Model routing strategies

Configure how LiteLLM Proxy distributes requests across providers:

Strategy	Behavior
`simple-shuffle`	Round-robin across provider deployments
`least-busy`	Routes to the deployment with the fewest in-flight requests
`latency-based-routing`	Routes to the fastest-responding deployment
`cost-based-routing`	Routes to the cheapest available deployment

Set the strategy in litellm-config.yaml:

router_settings:
  routing_strategy: cost-based-routing
  num_retries: 3
  retry_after: 5
  allowed_fails: 2

Note: LiteLLM routing and Sagewai fleet routing operate at different levels. LiteLLM decides which LLM provider deployment to call; Sagewai fleet decides which worker machine runs the agent.

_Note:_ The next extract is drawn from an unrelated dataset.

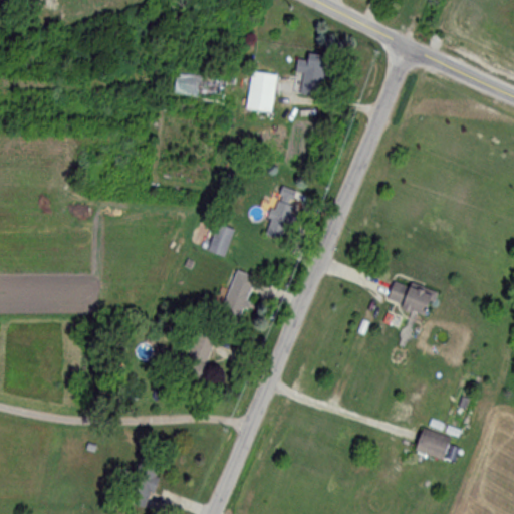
[(302,75),(299,95),(318,99),(324,65),(296,60),(293,73),(302,75)]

Budget governance: two layers

Layer	Scope	Enforcement
LiteLLM Proxy	Per virtual key	Hard — proxy rejects requests when budget is exhausted
Sagewai SDK	Per project	Soft — `check_budget()` can warn, throttle, or stop agents

Set the LiteLLM virtual key budget about 20% above the Sagewai project budget. The SDK provides graceful degradation (warnings, throttling); the proxy acts as a hard ceiling.

# Sagewai budget: $80/month per project
# LiteLLM key budget: $100/month (safety margin)

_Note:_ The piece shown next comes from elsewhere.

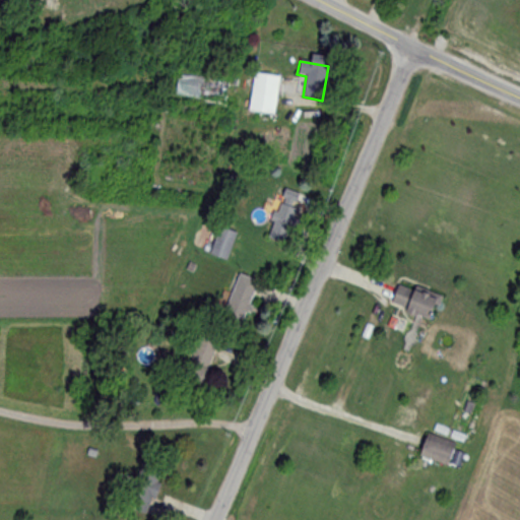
[(249,112),(274,115),(277,76),(252,74),(249,112)]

Fleet workers with LiteLLM

Workers running on your own infrastructure can also route through the proxy. Set api_base in worker credentials so that workers in different pools use different virtual keys:

from sagewai import WorkflowWorker

worker = WorkflowWorker(
    project_id="production",
    pool="gpu-workers",
    labels={"env": "production"},
    models=["gpt-4o", "claude-sonnet"],
    gateway_url="https://admin.internal:8000",
    enrollment_key="wrt-1.eyJ...",
    credentials={
        "inference_overrides": {
            "api_base": "http://litellm:4000",
            "api_key": "sk-worker-pool-key",
        }
    },
)
await worker.start()

inference_overrides are injected via a ContextVar into every UniversalAgent that runs on the worker, so all LLM calls flow through the proxy without any per-agent configuration.

Security considerations

API keys encrypted at rest: Sagewai stores credentials with Fernet encryption in PostgreSQL. LiteLLM stores provider keys server-side; virtual keys never expose the underlying provider key to callers.
SSRF protection: The SDK validates proxy URLs before use.
Network isolation: In production, put the LiteLLM proxy inside your internal network. Agents and workers connect to it; it does not need a public address.
Virtual key scoping: Each project key has an explicit model allowlist and budget cap. A compromised key cannot reach models outside its scope.
Master key management: Store the LiteLLM master key in a secrets manager (GCP Secret Manager, AWS Secrets Manager, HashiCorp Vault) and inject it via environment variable.

Troubleshooting

Agents return connection errors

Check that api_base points to the correct proxy URL and port. From the agent's container:

curl http://litellm:4000/health

Models not showing up

Model names in litellm-config.yaml must match what you pass to UniversalAgent. Run LiteLLMProxyClient.list_models() to see exactly what names the proxy exposes.

Spend data is empty

LiteLLM requires a PostgreSQL database to persist spend logs. Confirm DATABASE_URL is set in the LiteLLM container and the database is reachable.

Virtual key budget exceeded

The proxy returns HTTP 429 when a key's budget is exhausted. Increase the key's budget via the LiteLLM admin UI or API, or issue a new key with a higher limit.